Bag/Group 1 2 3 4 5 6
1 18 16 8 15 16 16
2 17 16 7 17 21 16
3 19 16 9 20 18 18
4 18 16 7 20 20 16
5 19 16 18 18 18 18
6 26 16 20 17 18 17
7 16 16 18 18 21 16
8 21 16 21 17 18 18
9 25 16 7 16 19 19
10 28 17 6 17 18 19
GrandMean Means
17.07 20.7 16.1 12.1 17.5 18.7 17.3

1 2 3 4 5 6
7.29 0.01 16.81 6.25 7.29 1.69
13.69 0.01 26.01 0.25 5.29 1.69
2.89 0.01 9.61 6.25 0.49 0.49
7.29 0.01 26.01 6.25 1.69 1.69
2.89 0.01 34.81 0.25 0.49 0.49
28.09 0.01 62.41 0.25 0.49 0.09
22.09 0.01 34.81 0.25 5.29 1.69
0.09 0.01 79.21 0.25 0.49 0.49
18.49 0.01 26.01 2.25 0.09 2.89
53.29 0.81 37.21 0.25 0.49 2.89
156.10 0.90 352.90 22.50 22.10 14.10

1 2 3 4 5 6
13.20 0.93 24.67 0.19 2.67 0.05
13.20 0.93 24.67 0.19 2.67 0.05
13.20 0.93 24.67 0.19 2.67 0.05
13.20 0.93 24.67 0.19 2.67 0.05
13.20 0.93 24.67 0.19 2.67 0.05
13.20 0.93 24.67 0.19 2.67 0.05
13.20 0.93 24.67 0.19 2.67 0.05
13.20 0.93 24.67 0.19 2.67 0.05
13.20 0.93 24.67 0.19 2.67 0.05
13.20 0.93 24.67 0.19 2.67 0.05
132.01 9.34 246.68 1.88 26.68 0.54
The SSW sums to 568.6 and the SSB sums to 417.1.  The numerator has m-1=5 degrees of freedom as we are comparing m=6 groups. The denominator has m*(n-1)=6*(10-1)=54 degrees of freedom as each of those groups took a sample of size n=10.  This gives an F test-statistics of F=7.92.  The critical number for those degrees of freedom with a significance level of  alpha=0.10 is 1.957.  As 7.92 is greater than 1.957, we must conclude that these samples are not all drawn from the same population.

This came as something of surprise to me.  As an educator of over 30 years experience, I immediately suspected student error.  Looking at the SSW and SSB table above, I noted that the numbers from group 3 were considerably larger than the rest.  I was curious as whether and how they had erred.  Discerning this was easy because I had had the students document their process.  In looking at the documentation from group 3, I found the follow photograph:

The student had been told to use Fun Size M&Ms.  It was assumed that they would plain and that the bags would not be mixed.  We are well tutored in how one spells ass-u-me. 
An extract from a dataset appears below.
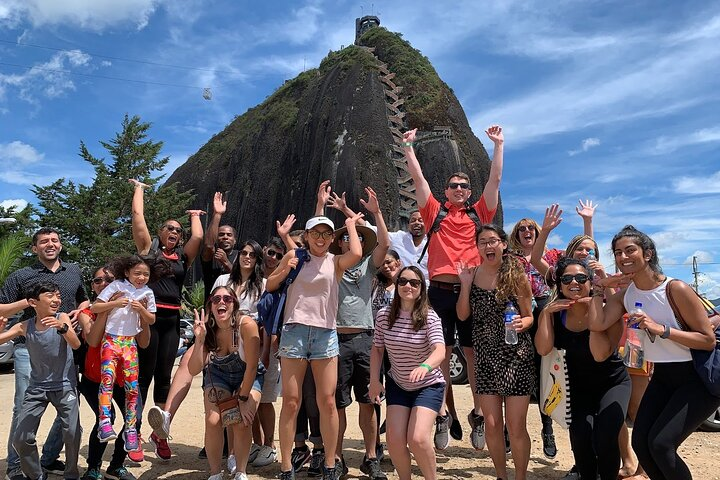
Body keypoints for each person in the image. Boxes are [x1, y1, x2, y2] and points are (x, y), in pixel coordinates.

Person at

I would be remiss at this point, however, if I did not say that I had pushed this further. Elementating group 3 does not fix the problem.  The remaining groups are not sampling the same populations and an examination of the documentation of the other groups does not reveal a similar glaring error in methods.   Of all six groups, only 4 and 6 seem to be sampling the same population.

I will be having my class do a similar experiment this semester--with better instructions from the teacher--and after this I will conduct this study again.